Hi,
I’m participating in this competition: https://www.kaggle.com/c/invasive-species-monitoring and I cannot get past ~0.964 score. I ran out of ideas, I even recreated my validation set twice.
I’m using these augmentation parameters:
rotation_range=30, height_shift_range=0.05, shear_range=0.1, width_shift_range=0.05, zoom_range=0.05, horizontal_flip=True
(I also tried width and height shift of 0.1 and a rotation range of 0.1)
I tried creating an augmented set 4x, 5x and 6x the size of the original training set.
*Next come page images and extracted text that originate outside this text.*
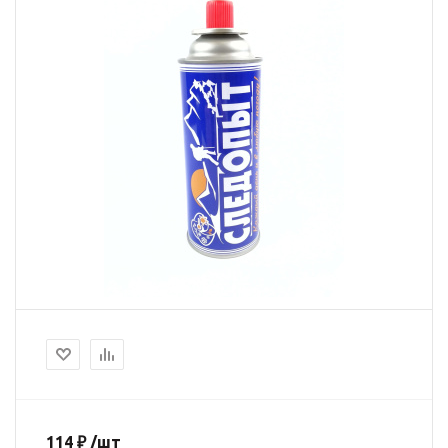
114
₽
/шт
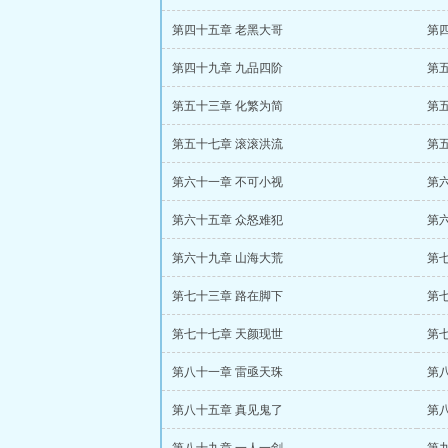
第四十五章 老黑大哥
第
第四十九章 九品四阶
第
第五十三章 化繁为简
第
第五十七章 滚滚洪流
第
第六十一章 不可小视
第
第六十五章 众怒难犯
第
第六十九章 山海大荒
第
第七十三章 路在脚下
第
第七十七章 天颜现世
第
第八十一章 雷亟天珠
第
第八十五章 真见鬼了
第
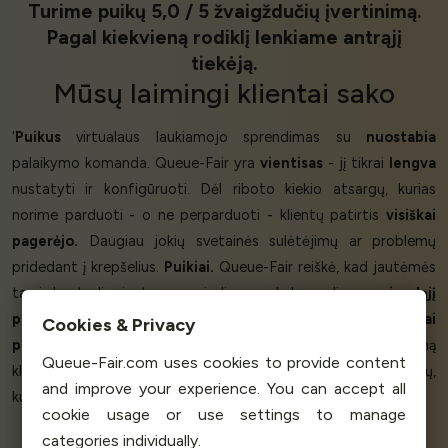
Turime puikų 5,0 / 5 žvaigždučių įvertinimą.
Pagal kiekvieną rodiklį lenkiame antrąjį
tiekėją.
Mūsų
laimingi klientai
sako
‘
Puikus
virtualaus laukiamojo sprendimas su
nuostabia
palaikymo komanda. Queue-Fair yra
vientisas
- jį tikrai
lengva
nustatyti ir konfigūruoti. Dėl riboto kiekio atsargų, kurias
norime parduoti - o ne perparduoti - klientų patirtis
visiškai
pagerėjo.
Daugiau jokių svetainės sulėtėjimų ar problemų
pridedant į krepšelius.
Puikiai.
Queue-Fair reiškė, kad jautėmės
tarsi kontroliuojantys pagrindinę prekybos dieną -
juodąjį
penktadienį
. Verslui tai labai patinka. Queue-Fair
tikrai
Cookies & Privacy
pavyko,
jis veikia tikrai gerai. Parama buvo
puiki
- į kiekvieną
Queue-Fair.com uses cookies to provide content
klausimą buvo atsakyta
itin greitai.
Artėja daug renginių,
and improve your experience. You can accept all
kuriuose taip pat norime naudoti Queue-Fair.’
cookie usage or use settings to manage
categories individually.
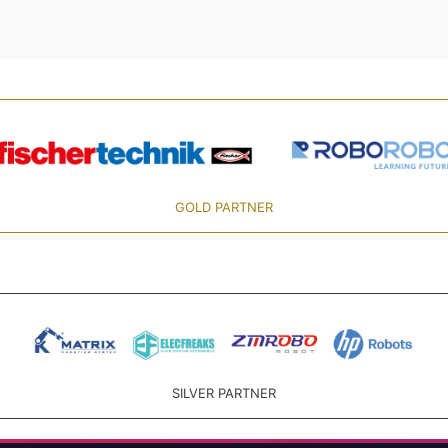
GOLD PARTNER
SILVER PARTNER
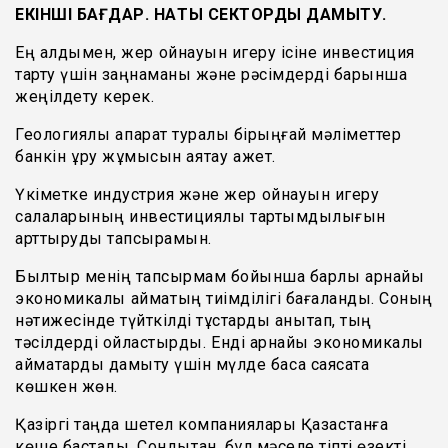
ЕКІНШІ БАҒДАР. НАҚТЫ СЕКТОРДЫ ДАМЫТУ.
Ең алдымен, жер қойнауын игеру ісіне инвестиция
тарту үшін заңнаманы және рәсімдерді барынша
жеңілдету керек.
Геологиялық ақпарат туралы бірыңғай мәліметтер
банкін құру жұмысын аяқтау қажет.
Үкіметке индустрия және жер қойнауын игеру
салаларының инвестициялық тартымдылығын
арттыруды тапсырамын.
Былтыр менің тапсырмам бойынша барлық арнайы
экономикалық аймақтың тиімділігі бағаланды. Соның
нәтижесінде түйткілді тұстарды анықтап, тың
тәсілдерді ойластырдық. Енді арнайы экономикалық
аймақтарды дамыту үшін мүлде басқа саясатқа
көшкен жөн.
Қазіргі таңда шетел компаниялары Қазақстанға
көше бастады. Сондықтан, бұл мәселе тіпті өзекті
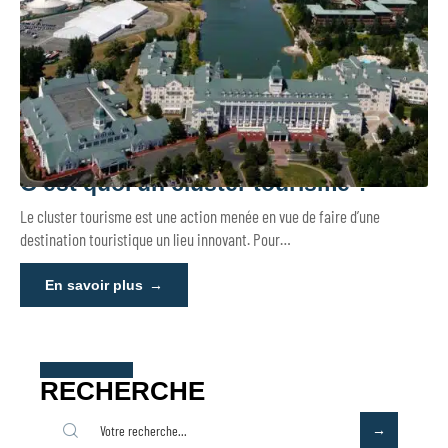
C’est quoi un cluster tourisme ?
Le cluster tourisme est une action menée en vue de faire d’une
destination touristique un lieu innovant. Pour
…
En savoir plus
RECHERCHE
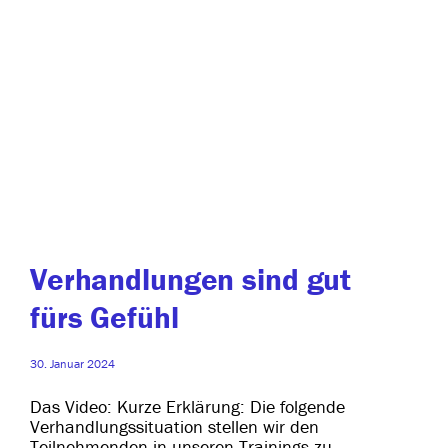
Verhandlungen sind gut
fürs Gefühl
30. Januar 2024
Das Video: Kurze Erklärung: Die fol­gen­de
Verhandlungssituation stel­len wir den
Teilnehmenden in unse­ren Trainings zu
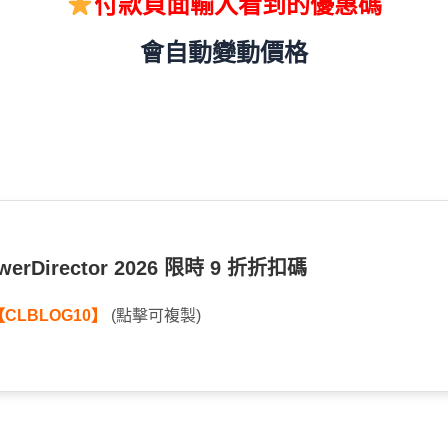
付款頁面輸入看到的優惠碼
會自動變動價格
erDirector 2026 限時 9 折折扣碼
【CLBLOG10】
(點擊可複製)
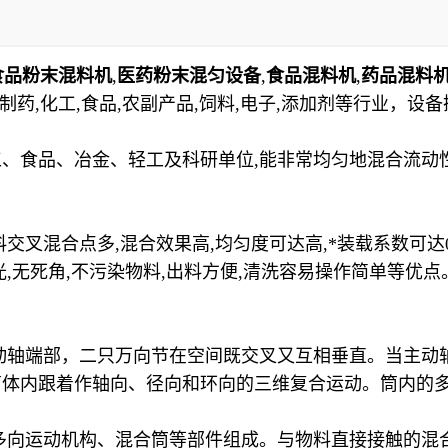
食品粉末混料机
,
医药粉末混匀设备
,
食品混料机
,
药品混料
于制药,化工,食品,农副产品,饲料,电子,添加剂等行业，设
、食品、冶金、轻工及科研单位,能非常均匀地混合流动
交叉混合点多,混合效果高,均匀度可达
高
,*装载系数可达
,无死角,不污染物料,出料方便,清洗容易操作简单等优点
从动轴端部，二只万向节在空间既交叉又互相垂直。当主
筒体内跟着作轴向、径向和环向的三维复合运动。筒内的
多向运动机构、混合筒等部件组成。与物料直接接触的混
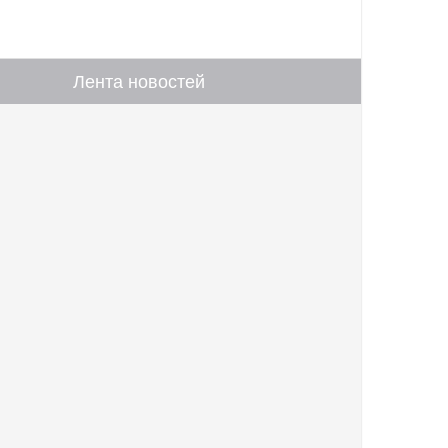
Лента новостей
I’m using VGG16 convolution model for obtaining the bottleneck features. As for the top model, I tried finetuning the VGG16 model with BatchNorm, I also tried simpler model architectures such as 2x 256 + BatchNorm + Dropout 0.5-0.7; 2x 512 + BN + DO and also single layers of 256. In all cases including the output layer, which does not change.
I also tried two types of last output layer:
Dense(2, activation='softmax')
and Dense(1, activation='sigmoid')
even though I believe this does not affect anything and should be identical (please correct me if I’m wrong).
As for optimizers, I tried mostly Adam, but experimented with Nesterov SGD and RMSprop as well.
I tried model ensembles.
The “best” so far was 2x 256 + output layer with Adam and learning rate of 1e-4
. But it’s still not good enough…
Every time I tested the validation accuracy using the sklearn’s roc_auc_score, but I found there’s very little correlation between my validation roc score and the score I achieve with the final dataset.
Could you please advise on what I may be doing wrong, i.e. how can I improve the results? I’ve been fiddling with this dataset for over 6 weeks now and I’m frustrated that the results are not improving… Thank you in advance.